Exercise:
Return exactly the lines from the "NL00861642089B01" line through the last line of the entries below. Include no pictures.

Given records:
■ ■ ■

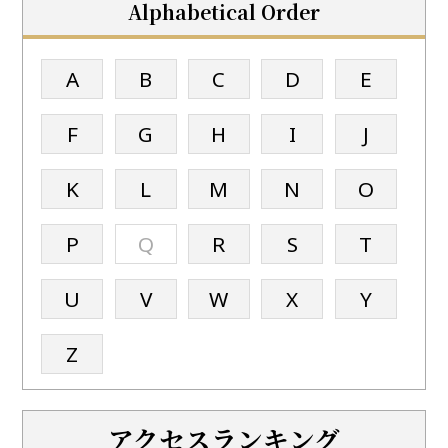
Alphabetical Order
A
B
C
D
E
F
G
H
I
J
K
L
M
N
O
P
Q
R
S
T
U
V
W
X
Y
Z
アクセスランキング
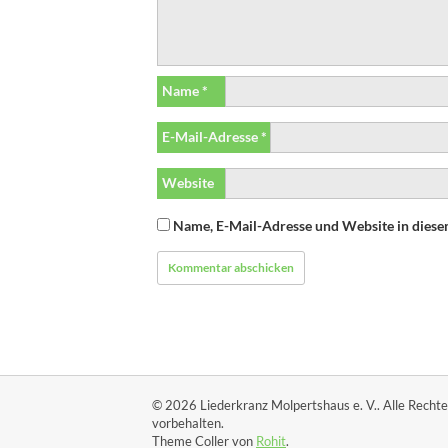
Name
*
E-Mail-Adresse
*
Website
Name, E-Mail-Adresse und Website in dies
© 2026 Liederkranz Molpertshaus e. V.. Alle Rechte
vorbehalten.
Theme Coller von
Rohit
.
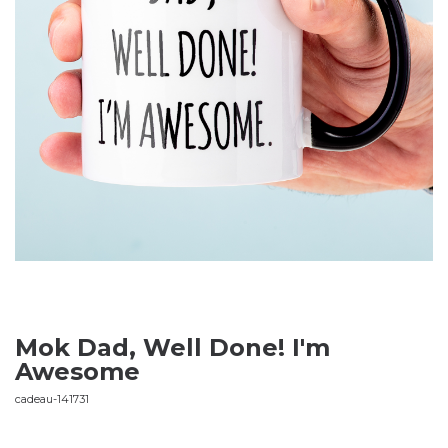
Mok Dad, Well Done! I'm
Awesome
cadeau-141731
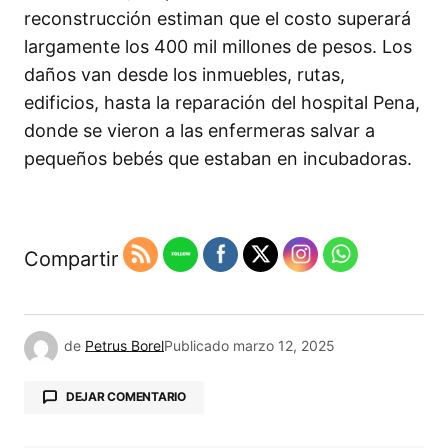
reconstrucción estiman que el costo superará
largamente los 400 mil millones de pesos. Los
daños van desde los inmuebles, rutas,
edificios, hasta la reparación del hospital Pena,
donde se vieron a las enfermeras salvar a
pequeños bebés que estaban en incubadoras.
Compartir
de
Petrus Borel
Publicado
marzo 12, 2025
DEJAR COMENTARIO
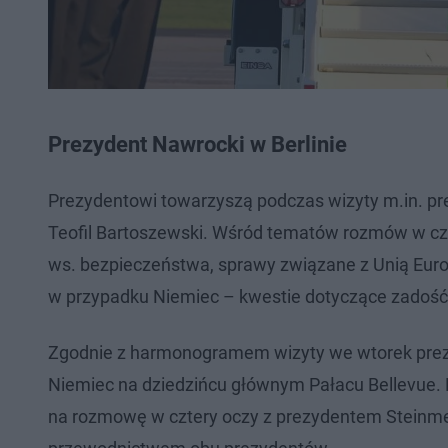
Prezydent Nawrocki w Berlinie
Prezydentowi towarzyszą podczas wizyty m.in. pr
Teofil Bartoszewski. Wśród tematów rozmów w cza
ws. bezpieczeństwa, sprawy związane z Unią Europe
w przypadku Niemiec – kwestie dotyczące zadośćuc
Zgodnie z harmonogramem wizyty we wtorek prezy
Niemiec na dziedzińcu głównym Pałacu Bellevue. P
na rozmowę w cztery oczy z prezydentem Steinm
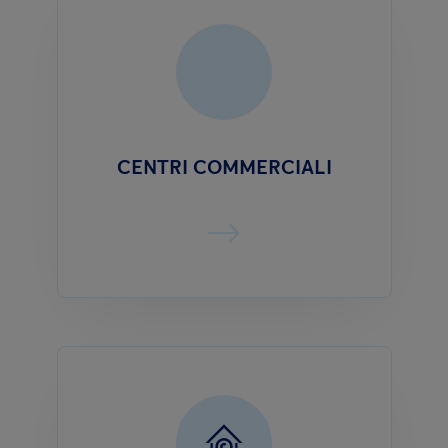
CENTRI COMMERCIALI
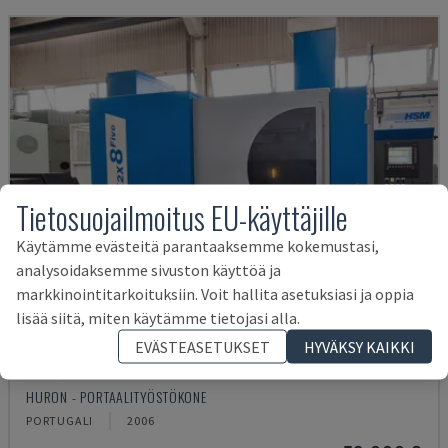
Tietosuojailmoitus EU-käyttäjille
Käytämme evästeitä parantaaksemme kokemustasi,
analysoidaksemme sivuston käyttöä ja
markkinointitarkoituksiin. Voit hallita asetuksiasi ja oppia
lisää siitä, miten käytämme tietojasi alla.
EVÄSTEASETUKSET
HYVÄKSY KAIKKI
K2X 8 FIVE
HURON - PORTAALITYÖSTÖKONE
PORTUGALI
2006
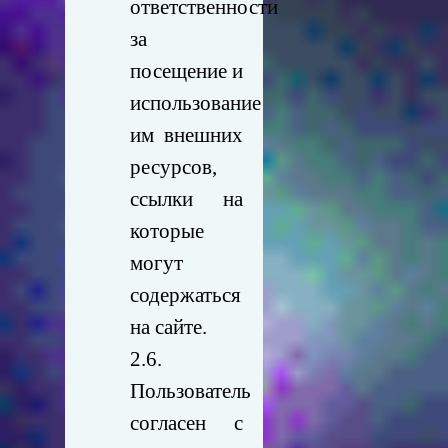
ответственности
за
посещение и
использование
им внешних
ресурсов,
ссылки на
которые
могут
содержаться
на сайте.
2.6.
Пользователь
согласен с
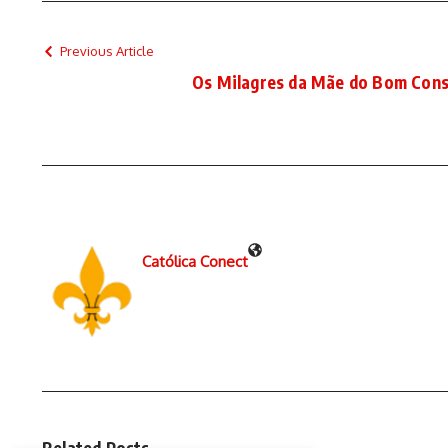
Previous Article
Os Milagres da Mãe do Bom Conse
Católica Conect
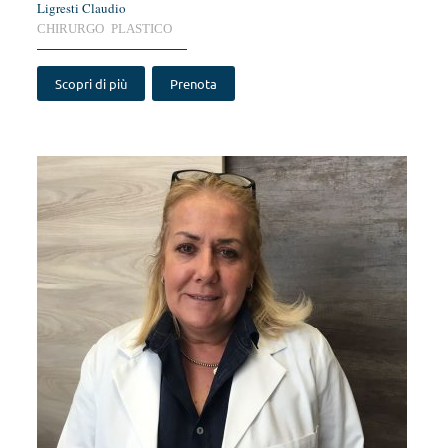
Ligresti Claudio
CHIRURGO PLASTICO
Scopri di più
Prenota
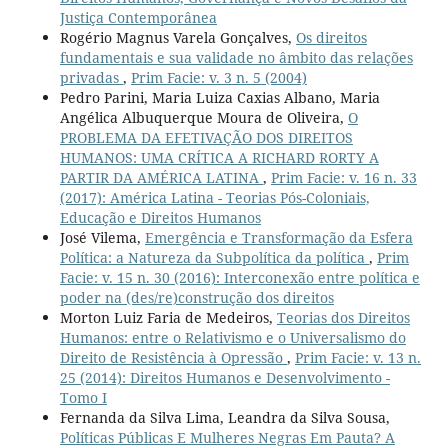
Justiça Contemporânea
Rogério Magnus Varela Gonçalves,
Os direitos
fundamentais e sua validade no âmbito das relações
privadas
,
Prim Facie: v. 3 n. 5 (2004)
Pedro Parini, Maria Luiza Caxias Albano, Maria
Angélica Albuquerque Moura de Oliveira,
O
PROBLEMA DA EFETIVAÇÃO DOS DIREITOS
HUMANOS: UMA CRÍTICA A RICHARD RORTY A
PARTIR DA AMÉRICA LATINA
,
Prim Facie: v. 16 n. 33
(2017): América Latina - Teorias Pós-Coloniais,
Educação e Direitos Humanos
José Vilema,
Emergência e Transformação da Esfera
Política: a Natureza da Subpolítica da política
,
Prim
Facie: v. 15 n. 30 (2016): Interconexão entre política e
poder na (des/re)construção dos direitos
Morton Luiz Faria de Medeiros,
Teorias dos Direitos
Humanos: entre o Relativismo e o Universalismo do
Direito de Resistência à Opressão
,
Prim Facie: v. 13 n.
25 (2014): Direitos Humanos e Desenvolvimento -
Tomo I
Fernanda da Silva Lima, Leandra da Silva Sousa,
Políticas Públicas E Mulheres Negras Em Pauta? A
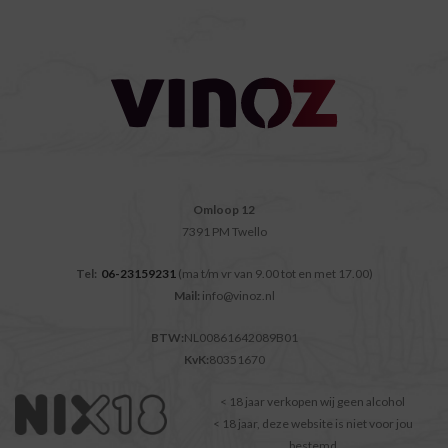
Omloop 12
7391 PM Twello
Tel:
06-23159231
(ma t/m vr van 9.00 tot en met 17.00)
Mail:
info@vinoz.nl
BTW:
NL00861642089B01
KvK:
80351670
< 18 jaar verkopen wij geen alcohol
< 18 jaar, deze website is niet voor jou
bestemd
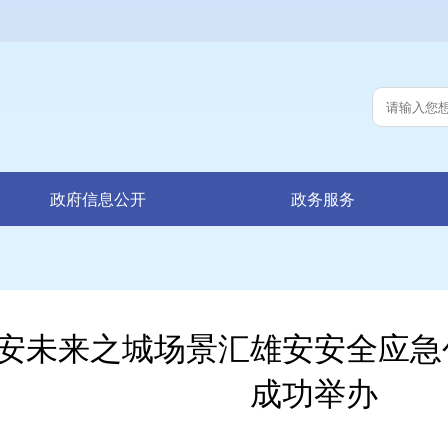
政府信息公开
政务服务
安未来之城场景汇雄安安全应急
成功举办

■ ■ ■

Task response:
NL00861642089B01
KvK:
80351670
< 18 jaar verkopen wij geen alcohol
< 18 jaar, deze website is niet voor jou
bestemd
政府信息公开
政务服务
安未来之城场景汇雄安安全应急
成功举办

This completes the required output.